═══ Passage ═══
# Composers as polymaths



## Sid James (Feb 7, 2009)

I'm thinking here of composers who had deep interest in and where good at things outside of music. 'Renaissance man' is another word, and since many of these guys did a fair bit of travelling, the phrase _man of the world _is also apt here.

*Can you think of any composers like this?* Is it something you find interesting? Of course I include female composers too.

One that immediately springs to mind is *Camille Saint-Saens*, who apart from being a composer, pianist/organist and writer on music, did many other different things:

_Saint-Saëns was a multi-faceted intellectual. From an early age, he studied geology, archaeology, botany, and lepidoptery. He was an expert at mathematics ...he held discussions with Europe's finest scientists and wrote scholarly articles on acoustics, occult sciences, Roman theatre decoration, and ancient instruments. He wrote a philosophical work, Problèmes et mystères, which spoke of science and art replacing religion; Saint-Saëns's pessimistic and atheistic ideas foreshadowed Existentialism. Other literary achievements included...a volume of poetry, and ...a successful farcical play. He was also a member of the Astronomical Society of France; he gave lectures on mirages, had a telescope made to his own specifications, and even planned concerts to correspond to astronomical events such as solar eclipses._

Source at wikipedia: http://en.wikipedia.org/wiki/Camille_Saint-Saëns

Its not necessarily relevant to their music, but it can be. It really depends. I can definitely hear Saint-Saens putting his travels to North Africa and Asia into his music. Listen to his _Piano Concerto #5 'Egyptian,' _which in the second movement has a tune the composer heard sung by boatmen on the Nile in Egypt, and even a short snippet of the piano imitating the sounds of gamelan, which he heard in Asia (presumably in French Indo-China, where he did go - its present day Vietnam).

*& in terms of some composers who were not interested in much outside of music, you might wish to discuss that too. *Eg. Beethoven and Bruckner are two composers that I can think of whose only passion was music, more or less. In any case, they where not as well read as the likes of Saint-Saens (or Liszt - but I'll leave him for others to discuss in depth).
═══
-- Using the information --
**A)** From the forum post, reproduce verbatim the text between "I'm thinking here" and "also apt here.", inclusive.
**B)** According to the forum post, what tune appears in the second movement of Saint-Saëns's Piano Concerto #5 'Egyptian'?
**C)** Condense the paragraph of the forum post that begins "Its not necessarily relevant to their music" into a shorter version that keeps its main facts.
The listing is unrelated to the forum post.
═══ Dataset extract ═══
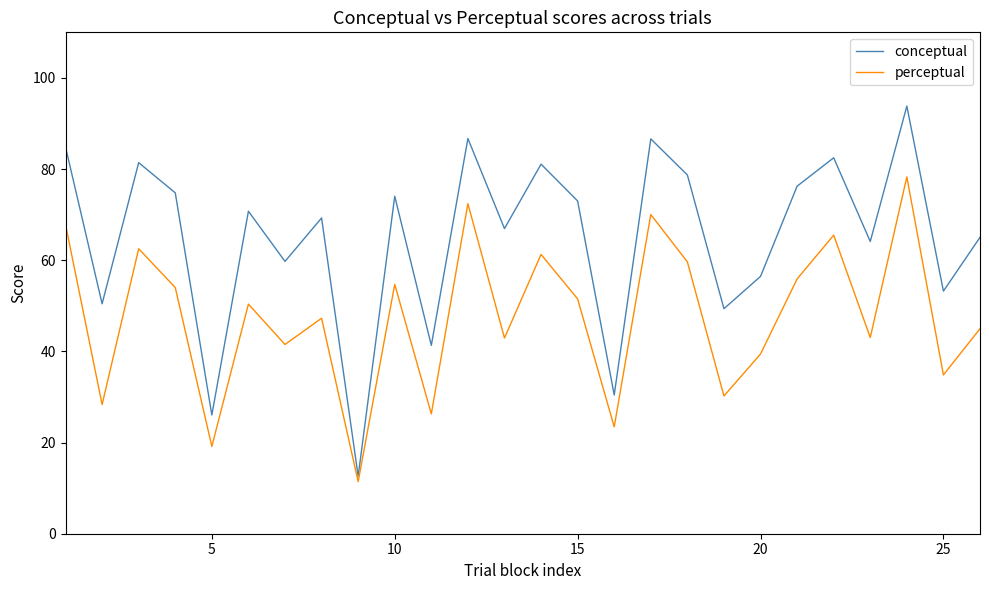

Which series has the largest total across all categories?

conceptual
═══
-- Exercise results --
**A)**
I'm thinking here of composers who had deep interest in and where good at things outside of music. 'Renaissance man' is another word, and since many of these guys did a fair bit of travelling, the phrase _man of the world _is also apt here.

**B)** A tune the composer heard sung by boatmen on the Nile in Egypt.

**C)** Such outside interests are not always relevant to a composer's music, but they can be. Saint-Saëns drew on his travels to North Africa and Asia. The second movement of his Piano Concerto #5 'Egyptian' uses a tune sung by Nile boatmen, and it includes a brief piano passage imitating gamelan, which he heard in Asia, presumably in French Indo-China (present-day Vietnam).